Suppose one has run a gravitational simulation of N bodies (has the mass, vector positions, vector velocities, etc for each body), but knows nothing a priori about the system (ie, one does not know anything regarding composition, or which bodies are stars or planets). I would like to use the simulation results to categorize which bodies are primary hosts and which ones are satellites (and if possible, which "tertiary" bodies are orbiting the satellites). Is there a way to create a hierarchy that identifies whether a body is a primary host or satellite or tertiary? I would like to find a method of doing this such that the method can be applied to cases for N > 10^3 bodies.

For context, consider a 9-body system like a simplified example of our solar system (8 planets + 1 star). One can identify the Sun as the only primary host and the planets as the satellites because the ratio of the mass of the Sun to the mass of Jupiter (most massive planet of our solar system) is 1048. One could also use the approach of noticing that the center of mass would be inside of the Sun (or very close to in a point-mass simulation). But, the center of mass approach only works for nearly circular stable orbits around a single host; for unstable orbits, a body can deviate from its tangential path about the center of mass.

If we consider a binary star system for which both stars are of comparable mass, then I think that the ratio of the mass of any single host star to the mass of the most massive planet orbiting this binary star system can decrease; in other words, for each primary host body added to a system, the combined gravitational force at certain points in the orbit required to keep a satellite body in orbit should decrease if the system is stable, thereby decreasing the ratio of the mass of any host body to the mass of the most massive satellite body. (I suppose the same logic could be extended to host planets and satellite moons, though I suspect the ratio of masses would decrease; would this logic also apply to unstable orbits?)

Is this line of thinking correct?

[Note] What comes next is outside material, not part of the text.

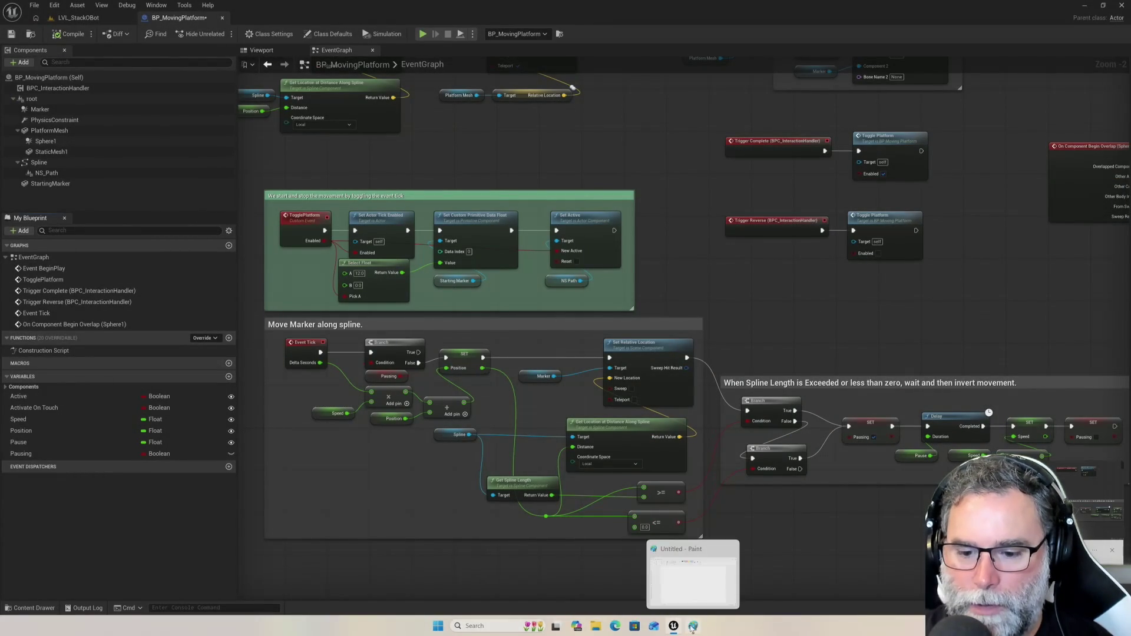
click(693, 627)
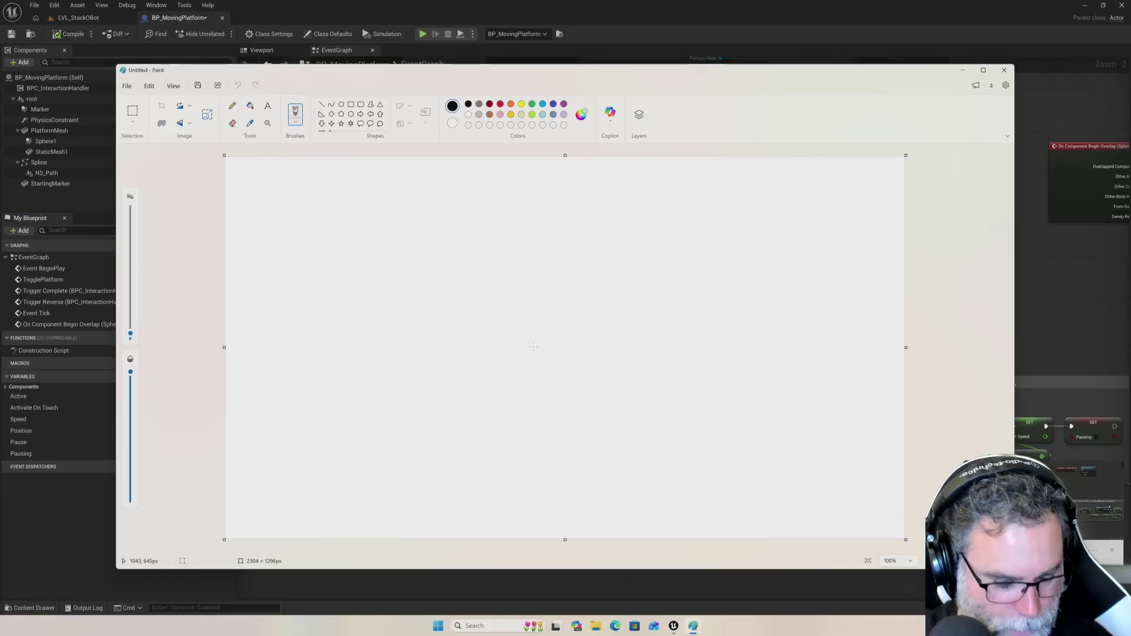
key(ctrl+v)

More importantly, what is the right way to think about this?

• This is a great question! You're asking about how some kind of classifier might work that accepts a group of trajectories or state vectors for $N$ bodies over an extended period of time, and identifies orbital hierarchies; i.e. "Who orbits who orbits who?" There are certainly known hierarchical star systems identified, and part of the challenges have been missing observations in that only $M<N$ of the bodies are actually observed and the others have to be inferred by the model. But here I think you are asking about perfect observations; all bodies detected with high accuracy?
– uhoh
May 19 at 21:55
• @uhoh Thanks! I think that assuming all bodies are detected with high accuracy is a good starting point and most applicable to my use-case; that said, it could be neat to use a partial observations of trajectories from specific reference points and compare results. May 19 at 22:14
• If no luck here after a while, I wonder if Scientific Computing SE would be a good place to move this question. The user base there is more aligned/familliar with abstract numerical mathematical problems. But if there is an astronomical analog that will be great!